As we collect more data about what we do, it will become extremely difficult for someone to lie without being found out. Increasingly, big data and analytics innovations are able to detect whether we are telling the truth or not. Data from wearable devices and smart phones is already being used by motor insurance companies to track actual driving habits of their customers and by hospitals to monitor their patients. From previous jobs and career performance, your health and driving habits, to even a delayed plane or train, everything can now be tracked and data about most things is stored somewhere.
So, is this the end of lying as we know it?
Companies are getting wise to the little white lies consumers tend to tell. For example, one of my insurance company clients can now monitor how we fill in application forms online. This can show them how often we re-type data into certain boxes to attempt to get a better quote when we say our car is parked in a garage rather than on the road. Big data analytics tools are now watching out for this type of behavior and will flag any potential fraud.
In a serious auto accident, police often collect the phones of the parties involved to see if anyone was talking, texting, or using an app at the time of the crash. A person may claim his hands were on the wheel and eyes on the road, but his smart phone data could say otherwise. Because of the sophisticated sensors in our smart phones (GPS trackers, accelerometer sensors, light sensor, etc.) our gadgets already know where we are and how fast we are moving. It is only a matter of time until we will use all of this data to investigate driving behavior leading up to a crash – witness statements will become less important.
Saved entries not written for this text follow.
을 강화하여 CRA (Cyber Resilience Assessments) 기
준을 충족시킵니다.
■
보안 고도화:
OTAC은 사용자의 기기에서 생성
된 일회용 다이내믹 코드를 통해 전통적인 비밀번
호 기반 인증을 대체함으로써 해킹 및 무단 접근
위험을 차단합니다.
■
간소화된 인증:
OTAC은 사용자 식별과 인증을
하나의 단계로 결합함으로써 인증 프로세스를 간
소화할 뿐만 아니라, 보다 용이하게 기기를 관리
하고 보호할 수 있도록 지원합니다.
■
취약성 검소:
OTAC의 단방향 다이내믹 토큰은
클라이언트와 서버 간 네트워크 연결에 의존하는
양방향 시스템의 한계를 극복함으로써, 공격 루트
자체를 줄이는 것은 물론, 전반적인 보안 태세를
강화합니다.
But it doesn’t even have to be on such a grand scale. Today, an HR manager can quickly check an applicant to verify past employment or graduation records and systems are being put in place to automate the verification process of information contained in job application forms. Using smart phone or smart watch data, parents can monitor their teenagers to find out where they were, how fast they were driving, and how long they stopped at any given location. They can even receive a text or email alert when a person or car leaves a predefined geographic area.
Social networks are also full of lies and rumors, which can spread very quickly – often with severe consequences. During the London riots rumors spread on Facebook and Twitter that a tiger was loose in Primrose Hill or that the London Eye was on fire.
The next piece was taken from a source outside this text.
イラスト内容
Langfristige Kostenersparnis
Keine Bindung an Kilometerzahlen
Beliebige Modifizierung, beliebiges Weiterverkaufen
One example that illustrates the dangers of such lies was the hacking of the Associated Press news agency’s twitter account. Hackers broke in and tweeted “Breaking: Two Explosions in the White House and Barack Obama is Injured.” The false information spread virally. Traders on Wall Street quickly started reacting to the rumors, which caused the Dow to plunge 140 points. Once the truth came out, markets recovered again, but calls for lie detection systems became louder.
One project that aims to develop a system to detect such lies and rumors is Pheme. The interdisciplinary big data project is funded by the European Union, named after the Greek goddess of fame and rumors, and brings together partners from the fields of natural language processing and text mining, web science, social network analysis, and information visualization. The goal is to develop and release veracity intelligence algorithms as open source material so that we can all benefit form them. Such algorithms could then be applied in social media networks, web search or email systems to detect rumors, lies and misinformation.
Another way to detect lies is from our biometric data because lying causes changes in blood pressure, pupil dilation and our voice. Linguistic analysis can now pick up on those signals in our voice and identify possible lies. One example is computer voice stress analysis (CVSA) that detects changes in our voice pitch to detect lies. Approved by a U.S. federal court ruling, this technology can now be used to monitor sex offenders as part of their post-release supervision. I find it interesting to see how long it takes for such systems to find their way into call and contact center technology to detect lies customers might tell their service providers.
Another interesting system to detect lies is AVATAR (Automated Virtual Agent for Truth Assessments in Real-Time) developed by the National Center for Border Security and Immigration at the University of Arizona. The screening system uses artificial intelligence and non-invasive sensor technology to detect deceptions and lies. AVATAR is designed to make the borders safer. It conducts an automated interview during which it analyzes document data (including visa application forms, travel history, etc.) as well as biometric data (such as pupil dilation, eye and body movements as well as changes in vocal pitch) to establish someone’s credibility. If suspicions are raised, the traveller is referred to an officer for further investigations.
I find it fascinating that many of these algorithms now find their way into mobile apps. At this point, many are more for fun than serious work but as camera, sensor and processing technology in our smart devices improves, we could soon have a phone that tells us if and when the person we are speaking to is telling the truth or not.